A member of a world famous fishing family has been reeling in the years after writing about his life in angling.
He has now written Angling Yarns, a collection of anecdotes from his life in fishing, illustrated with cartoons.
Ian, 81, was born in Alnwick, remaining in the area throughout his life.
His mother Alice Hardy was the daughter of Charles Hardy, both part of the family which opened the factory in 1872 which has supplied royalty, including Prince Charles.
His father William Howard worked at the factory, which has held 10 Royal Warrants over the last century, for 50 years, as works manager and general consultant, and was a keen fisherman.
It was therefore no surprise that Ian got interested at a young age.

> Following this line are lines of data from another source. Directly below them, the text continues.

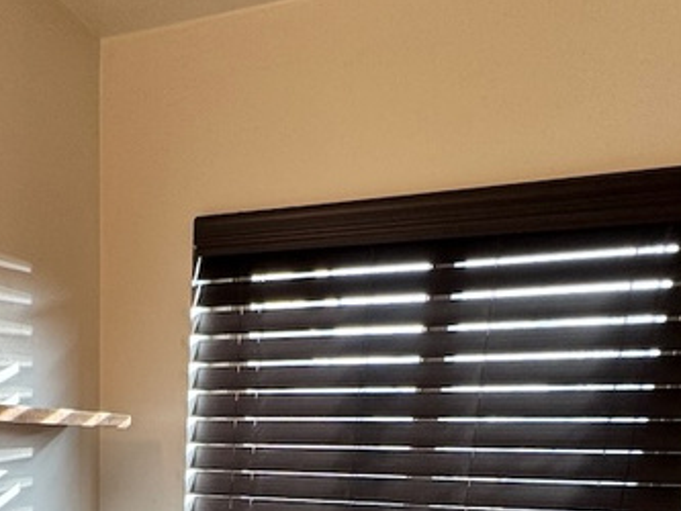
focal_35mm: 43
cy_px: 677
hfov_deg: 41.8
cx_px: 131
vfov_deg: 27.6
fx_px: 846
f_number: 2.2
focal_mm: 2.22
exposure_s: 1/120
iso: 100
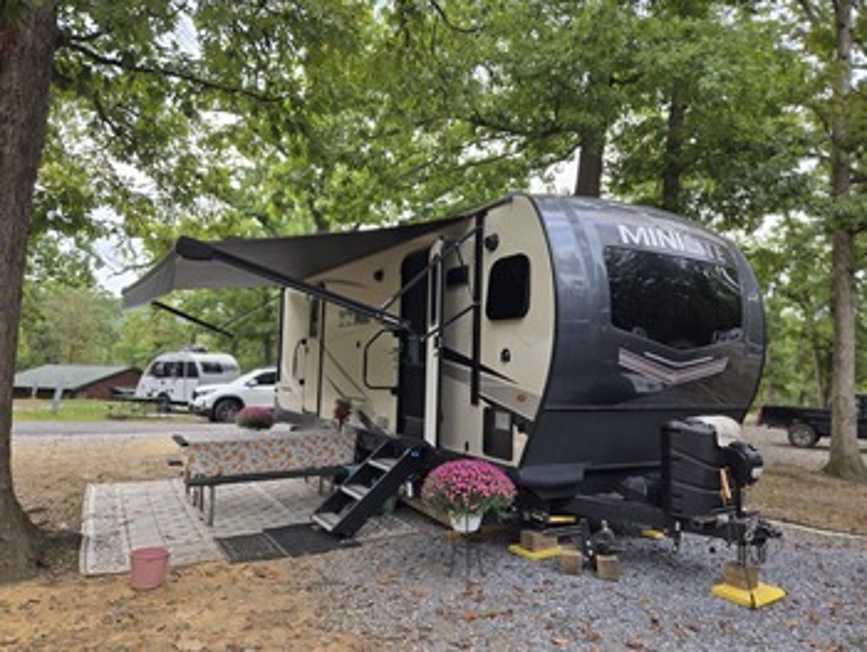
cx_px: 434
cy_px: 326
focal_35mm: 23
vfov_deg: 58.9
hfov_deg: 73.9
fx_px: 576
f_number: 1.8
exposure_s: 1/274
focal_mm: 5.4
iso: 25
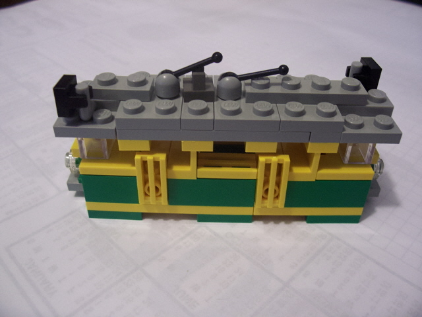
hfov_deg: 54.0
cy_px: 158
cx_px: 211
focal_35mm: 34
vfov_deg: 41.8
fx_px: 414
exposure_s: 1/10.8
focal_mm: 5.6
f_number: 2.7
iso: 160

He said: “I can remember being small with a rod and a line and a hook on the end catching trout with a worm.”
After finishing school in 1948, Ian served a five-year apprenticeship at Reyroles electrical company on Tyneside. From 1953 to 1955, he undertook national service with the Royal Air Force.
The year that ended, Ian was invited to work at the family firm, initially doing so in the factory.
He soon got interested in tournament casting and travelled with the late then factory works manager Jim Hardy, to casting tournaments all over the world.
Ian would take pupils out and teach them to fish and cast.
He would later work on the river bank, entertaining guests and pupils, and in the factory helping with development.
After leaving the factory after thirty years in 1985, Ian set up selling fishing reels on his own at Cramlington, supplying them overseas.
However, his premises was hit by break ins and as he struggled to get insurance cover, he called it a day.
Ian then ran his own agencies supplying tackle.
Now living at Beech Estate in Shilbottle, his home the last 23 years, Ian has written a book.
He said: “It happened because when I was doing various things going round Scotland, I used to give talks to angling casting fishing this sort of thing. Somebody once in Scotland said you have got some stories there, why don’t you write a book.
“At that stage I did not record some of the happenings. It was years afterwards when I did compile happenings. They are all true happenings in the book. It took years, really.”
The self-published book features stories from Ian’s years fishing, mainly for salmon on rivers, lochs and at sea, as well as his work at Hardy’s. It is illustrated with cartoons drawn by a former colleague from the factory.
“The book actually is stories of when I had parties on the river teaching them to fish. The stories are not necessarily all fishing. They are things which happened on fishing trips.”
Ian will sign copies of the book at Morpeth Chantry today at 11am.